His father, who sensed Zahed was gay, repeatedly told him he'd prefer to "break my back and bury me alive rather than see me become like that", Zahed said.
Finding refuge in religion, Zahed paid regular visits to Salafists, Muslims who advocate a strict interpretation of Islamic law, when on holiday in Algeria.
But as an adult, his homosexuality bubbled up to the surface.

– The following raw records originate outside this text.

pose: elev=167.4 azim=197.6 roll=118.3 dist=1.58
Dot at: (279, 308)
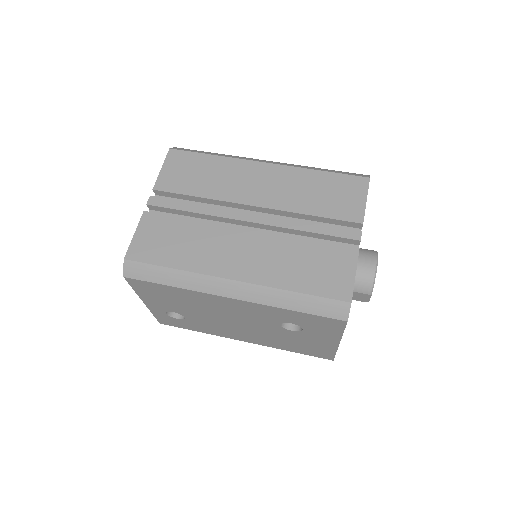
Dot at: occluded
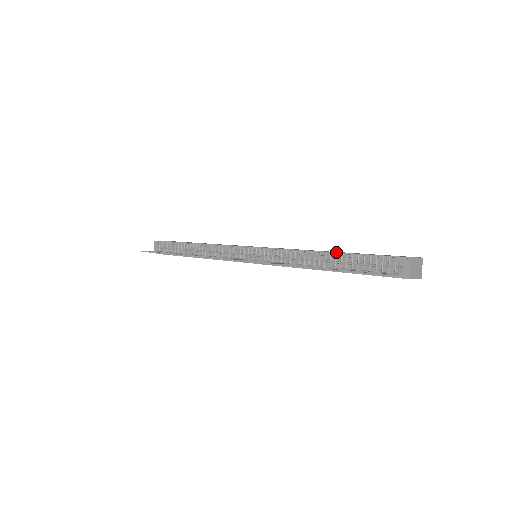
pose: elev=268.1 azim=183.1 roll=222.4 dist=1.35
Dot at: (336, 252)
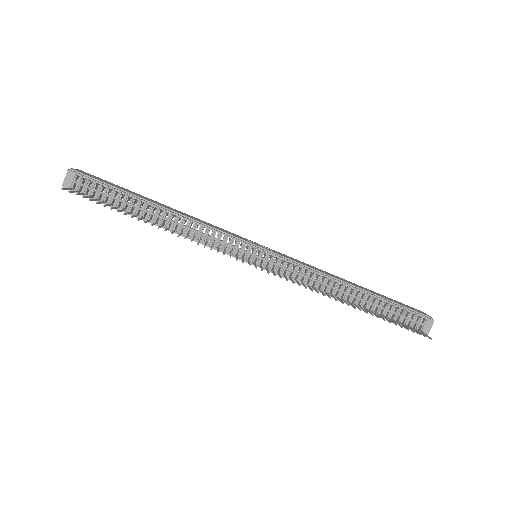
Dot at: (365, 290)
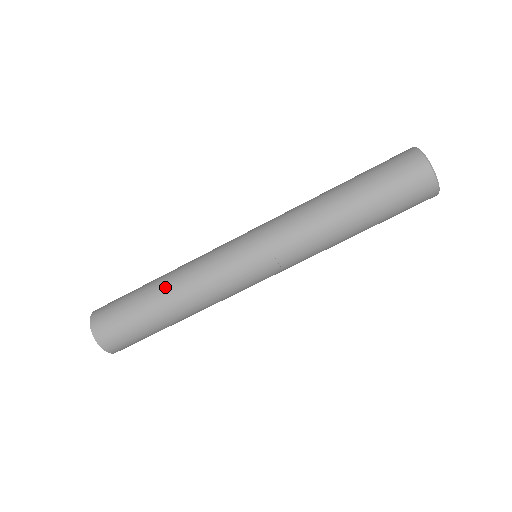
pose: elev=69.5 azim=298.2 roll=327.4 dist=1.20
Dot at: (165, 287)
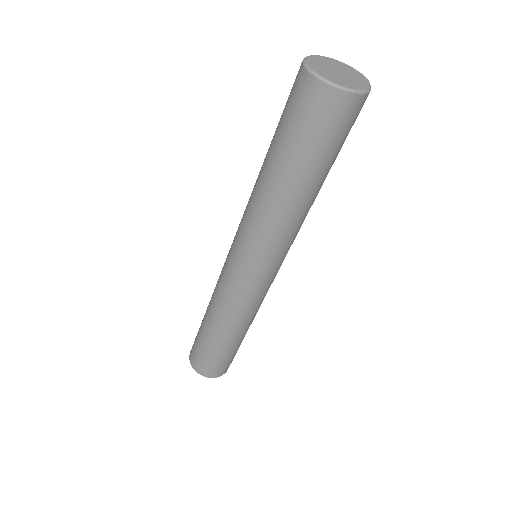
Dot at: (226, 333)
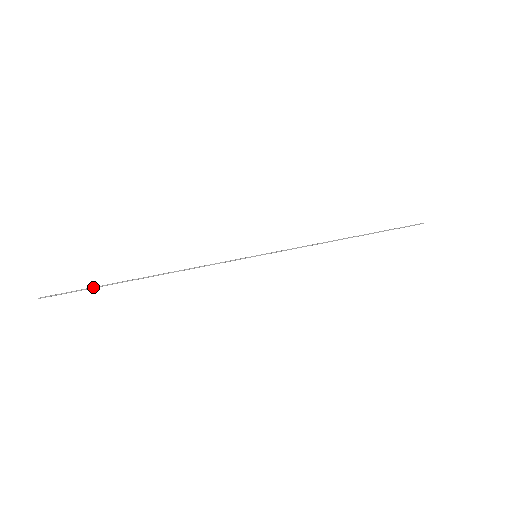
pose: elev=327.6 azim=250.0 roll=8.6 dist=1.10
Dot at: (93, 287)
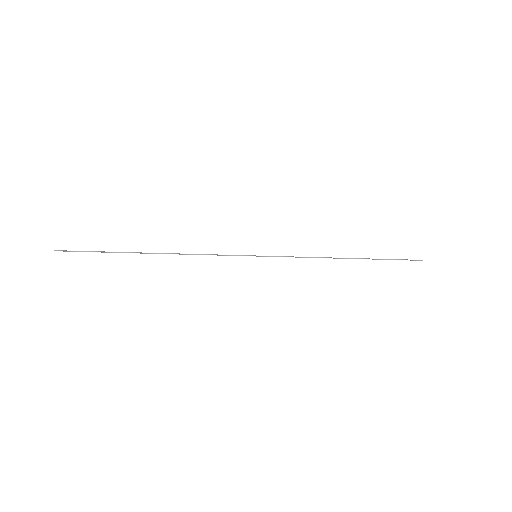
Dot at: (103, 251)
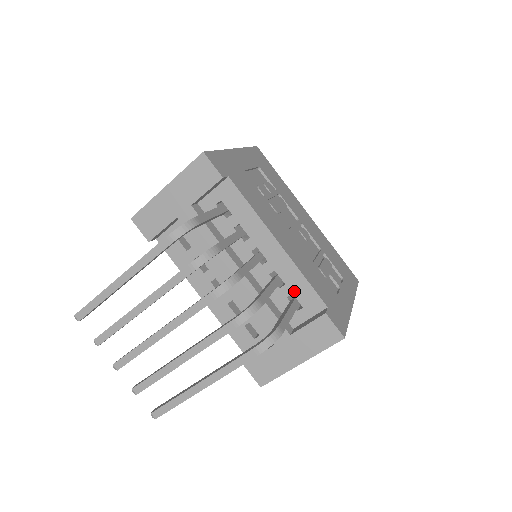
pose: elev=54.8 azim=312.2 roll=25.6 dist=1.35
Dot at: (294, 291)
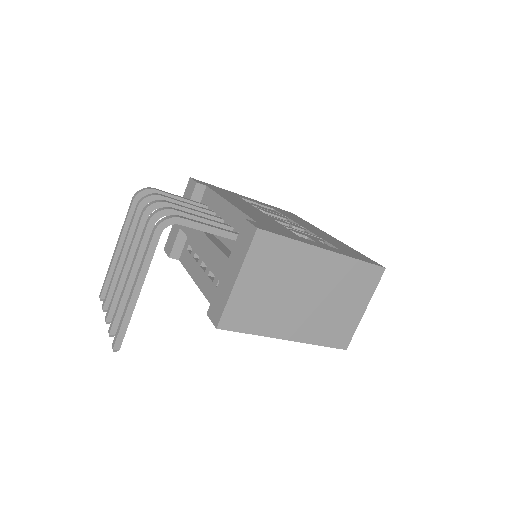
Dot at: (238, 229)
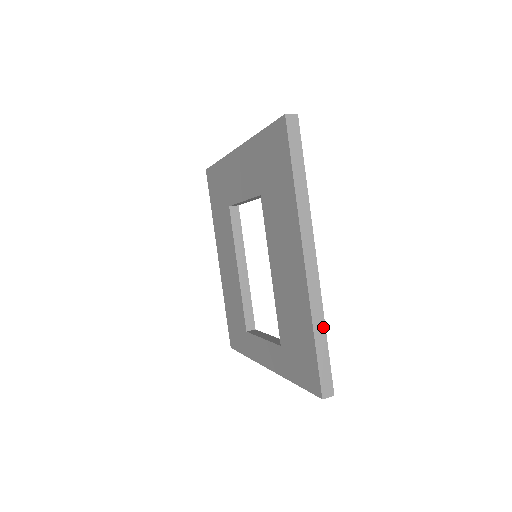
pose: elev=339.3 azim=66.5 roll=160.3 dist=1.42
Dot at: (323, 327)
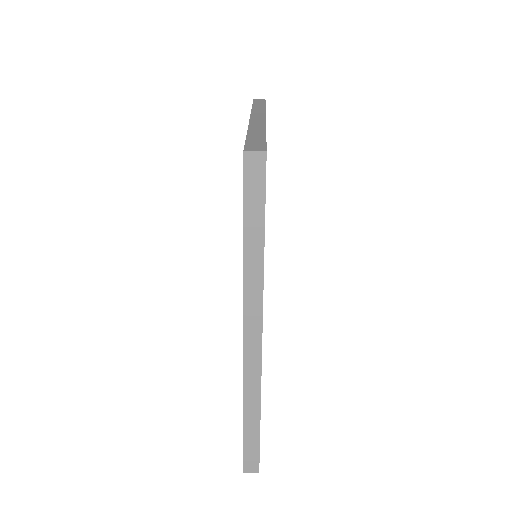
Dot at: (257, 413)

With the sexuality strongly frowned upon by his community, Zahed experienced "great suffering".
"I told myself, 'you must choose' and I violently rejected Islam," he said. "A long spiritual void" followed amid years of unhappiness.
When he came out to his family, his father accepted it, but his mother cried every night for two months and he fell out with his brother.
The turning point came when he was 30 years old: "I no longer looked to hate anyone for anything, but simply to change the discriminatory reactions facing me," he wrote in his book.
'A sensitive issue'
In 2011, Zahed, who is also an Aids activist and has written about himself being HIV positive, met his future husband in South Africa, where they tied the knot in a civil wedding that year.
Gay culture has flourished there since the fall of apartheid – which harshly penalised homosexuality – in 1994, after which South Africa enshrined equal rights in its Constitution and later allowed same-sex couples to marry and adopt.
Other African nations sentence homosexuals to prison, as in Morocco, where homosexuality is punishable by six months to three years in prison, though it's tolerated provided practitioners don't flaunt their difference.
When the pair wed again in a religious ceremony in the Paris suburbs in February, it was a symbolic step that won them threats and insults.